L’article 6-3 de la loi  2004-575 du 21 juin 2004 précitée, tel qu’il résulte de l’article 2 de la présente loi, est complété par des 6° à 11° ainsi rédigés :

« 6° Ils mettent à la disposition du public une information claire et détaillée, facilement accessible et visible, présentant à leurs utilisateurs les modalités de modération des contenus illicites mentionnés au troisième alinéa du 7 du I de l’article 6, et en particulier :

« a) Les sanctions, y compris pénales, que leurs utilisateurs encourent en cas de publication de ces contenus ;

« b) Les dispositifs de recours, internes et juridictionnels, dont disposent les victimes de ces contenus, les délais impartis pour le traitement de ces recours, ainsi que les acteurs en mesure d’assurer l’accompagnement de ces victimes ;

« c) Les sanctions encourues par les auteurs de notifications abusives et les voies de recours internes et juridictionnelles dont disposent les utilisateurs à l’origine de la publication de contenus indûment retirés ou rendus inaccessibles ;

« 7° Ils rendent compte des moyens humains et technologiques qu’ils mettent en œuvre et des procédures qu’ils adoptent pour se conformer aux obligations mentionnées au présent article, des actions et moyens qu’ils mettent en œuvre ainsi que des résultats obtenus dans la lutte et la prévention contre les contenus mentionnés au troisième alinéa du 7 du I du même article 6. Le Conseil supérieur de l’audiovisuel précise, par délibération et dans le respect du secret des affaires, les informations et les indicateurs chiffrés qui sont rendus publics au titre du présent 7° ainsi que les modalités et la périodicité de cette publicité ;

« 8° Ils sont tenus, lors de l’inscription à l’un de leurs services d’un mineur âgé de moins de quinze ans et dans le cas où leur offre de service implique un traitement de données à caractère personnel, de prévoir une information à destination du mineur et du ou des titulaires de l’autorité parentale sur l’utilisation civique et responsable dudit service et les risques juridiques encourus en cas de diffusion par le mineur de contenus haineux, à l’occasion du recueil des consentements mentionnés au deuxième alinéa de l’article 45 de la loi  78-17 du 6 janvier 1978 relative à l’informatique, aux fichiers et aux libertés ;

« 9° (Supprimé)

« 10° Ils désignent un représentant légal, personne physique située sur le territoire français exerçant les fonctions d’interlocuteur référent pour l’application de l’article 6-2 de la présente loi et du présent article.
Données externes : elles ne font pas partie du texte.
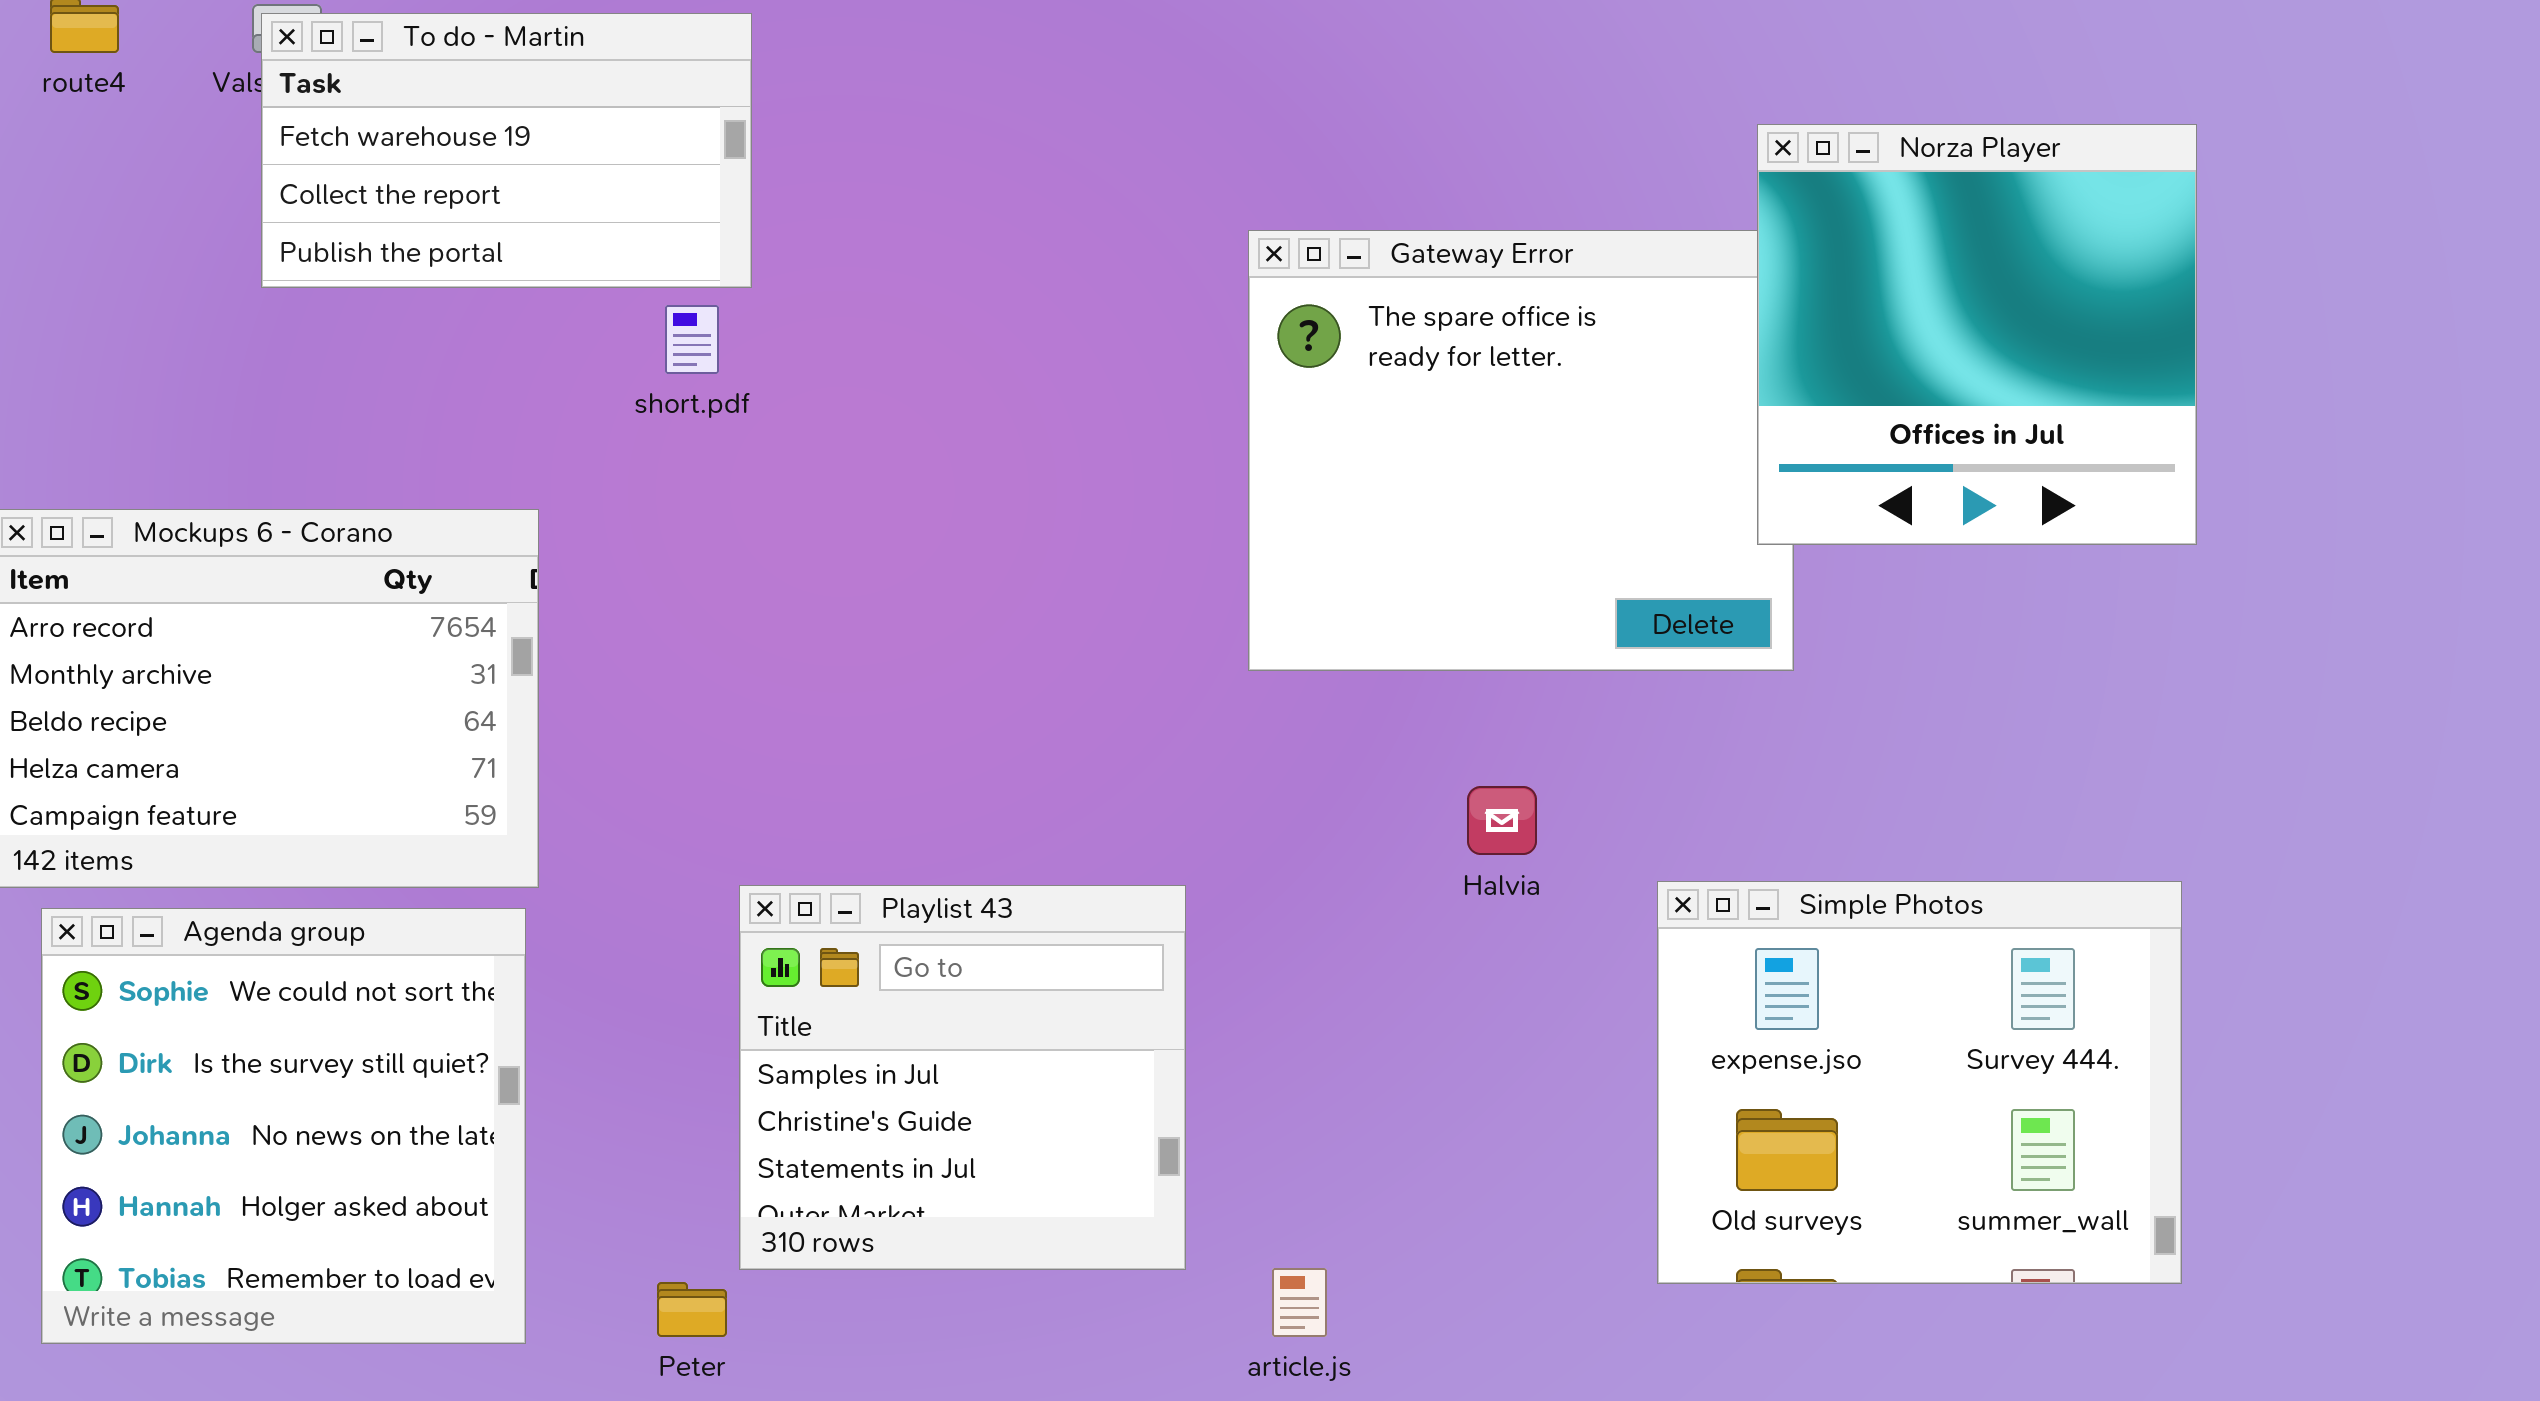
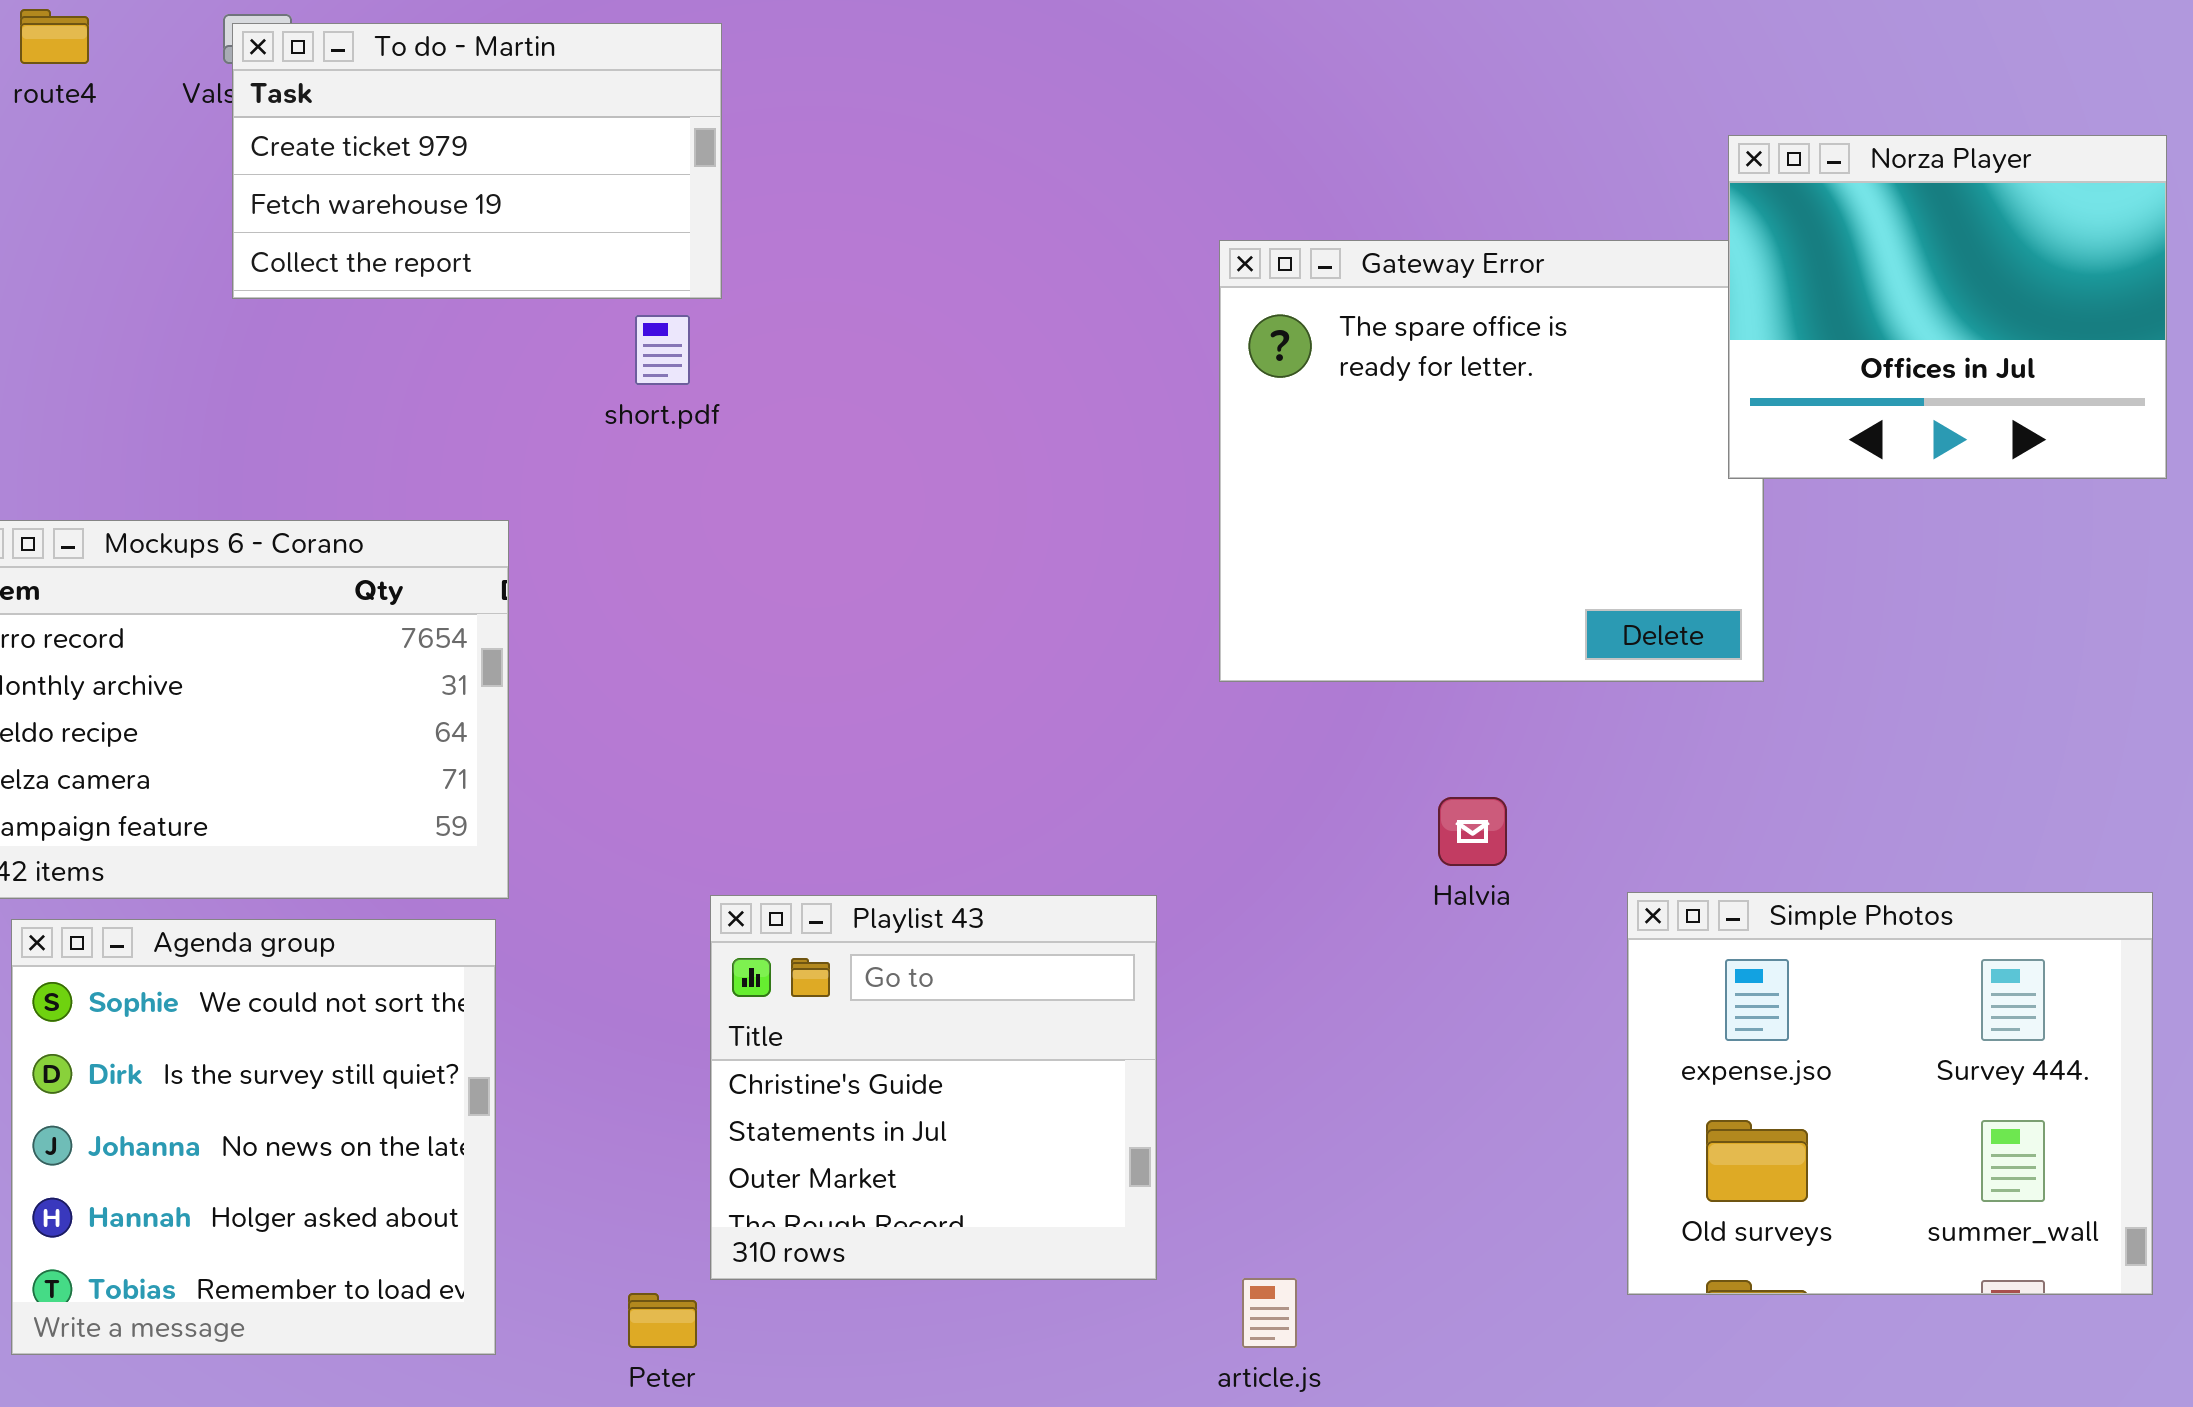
To do - Martin: [261,13,752,288] -> [232,23,722,299], scrolled up 1 row
Norza Player: [1757,124,2197,545] -> [1728,135,2167,479], resized
Playlist 43: [739,885,1186,1270] -> [710,895,1157,1280], scrolled down 1 row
Ce représentant légal est chargé de recevoir les demandes de l’autorité judiciaire en vertu de l’article 6 de la présente loi et les demandes du Conseil supérieur de l’audiovisuel en vertu de l’article 17-3 de la loi  86-1067 du 30 septembre 1986 relative à la liberté de communication ;



« 11° Ils formulent en termes précis, aisément compréhensibles, objectifs et non discriminatoires les conditions générales d’utilisation du service qu’ils mettent à la disposition du public lorsqu’elles sont relatives aux contenus mentionnés au I de l’article 6-2 de la présente loi. »


Article 3 bis


Au premier alinéa des 1 et 2 du VI de l’article 6 de la loi  2004-575 du 21 juin 2004 précitée, le montant : « 75 000 Euros » est remplacé par le montant : « 250 000 euros ».


Chapitre III

Rôle du Conseil supérieur de l’audiovisuel dans la lutte contre les contenus haineux en ligne


Article 4

I. – Après l’article 17-2 de la loi  86-1067 du 30 septembre 1986 relative à la liberté de communication, il est inséré un article 17-3 ainsi rédigé :

« Art. 17-3. – I. – Le Conseil supérieur de l’audiovisuel veille au respect des dispositions des articles 6-2 et 6-3 de la loi  2004-575 du 21 juin 2004 pour la confiance dans l’économie numérique par les opérateurs mentionnés à l’article 6-2 de la même loi.

« À ce titre, il adresse aux opérateurs mentionnés au même article 6-2 des recommandations visant à assurer le respect des dispositions mentionnées au premier alinéa du I du présent article.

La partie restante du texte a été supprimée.